Moved from Main - the Dark is rising series and movie

Eustace_Scrubb dk59us at yahoo.com
Mon Sep 17 19:33:42 UTC 2007


<marion11111 at ...> wrote:

> I'm trying to be open-minded since this is the same studio that did 
> Narnia and I thought that was a pretty decent adaptation, but this 
> one really does look awful.

Now Eustace_Scrubb:

I think a lot of people were banking on the fact that Walden Media was
involved and that they had done a pretty decent job with The Lion the
Witch and the Wardrobe.  

Alas for those of us who didn't understand the complexities of movie
production (I sure didn't).  The Narnia movies are being done by
Walden with Walt Disney Pictures as the production company and
distributor, The Movie Formerly Known as The Dark is Rising was
parcelled out to Marc Platt Productions with distribution by 20th
Century Fox.  While Walt Disney (for better or worse) is a known
quantity, Marc Platt Productions is not.  Their most recent previous
credit is the political hatchet-job TV movie "The Path to 9-11" and
they've also got the Legally Blonde movies and the live action version
of "Josie and the Pussycats" to their "credit."  Suffice it to say
that Walden didn't vette their potential for adapting The Dark is
Rising well enough (maybe not at all).  I suppose who Walden decides
to work with on a film depends on their judgement about the financial
potential--I'm sure Marc Platt Productions isn't as expensive to work
with as Disney. And of course a lot of the built-in marketing
potential of Narnia (its Christian content) is not only lacking in the
Dark is Rising, the pre-Christian elements of the books could affront
that part of the audience (not justifiably, in my view, but there you
go...).

As others have pointed out, the casting directors seem to have an
unfortunate obsession with former child stars of American TV (Jonathan
Jackson as the Walker? I don't know who would have worked...Andy
Serkis?...but not Jonathan Jackson! Canadian Gregory Smith of Everwood
as Max...furthermore as a Max who apparently gets in league with the
Dark and follows Will through time?  Yikes.  And I get the feeling
that they want the twins (Paul and Robin) to take their cue from Gred
and Forge, but maybe I'm wrong.

The real shame is that Susan Cooper has an impressive resume as a
screenwriter and unlike Rowling probably could have adapted her own
book with the needs of the screen in mind quite well.  Instead, they
went with the screenwriter who did Trainspotting.  Oh, well.

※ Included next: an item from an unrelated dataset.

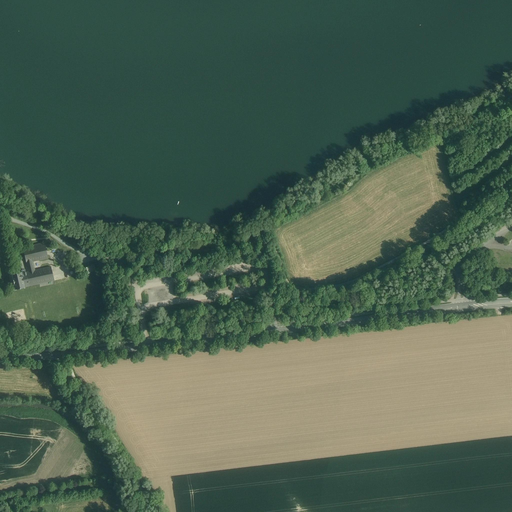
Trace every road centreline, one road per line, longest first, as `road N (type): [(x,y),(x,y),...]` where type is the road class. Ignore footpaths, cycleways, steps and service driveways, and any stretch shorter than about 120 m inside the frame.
road 1 (tertiary): [(0,355),(65,356),(511,303)]
road 2 (track): [(0,215),(91,258),(119,254)]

Surprisingly, I think my 12-year old son, who finished the sequence
over the summer and says OoTP was the worst HP movie because they cut
so much out, still wants to see The Seeker (without any illusions of
its being an "adaptation" of the Dark is Rising).  I'll probably go
to,remembering the old horror-movie tagline as we go in: "Keep
repeating...It's Only a Movie...It's Only a Movie."

Sorry, didn't mean to rant so long.  At least this will make me more
tolerant of Steve Kloves and the various directors of the HP movies.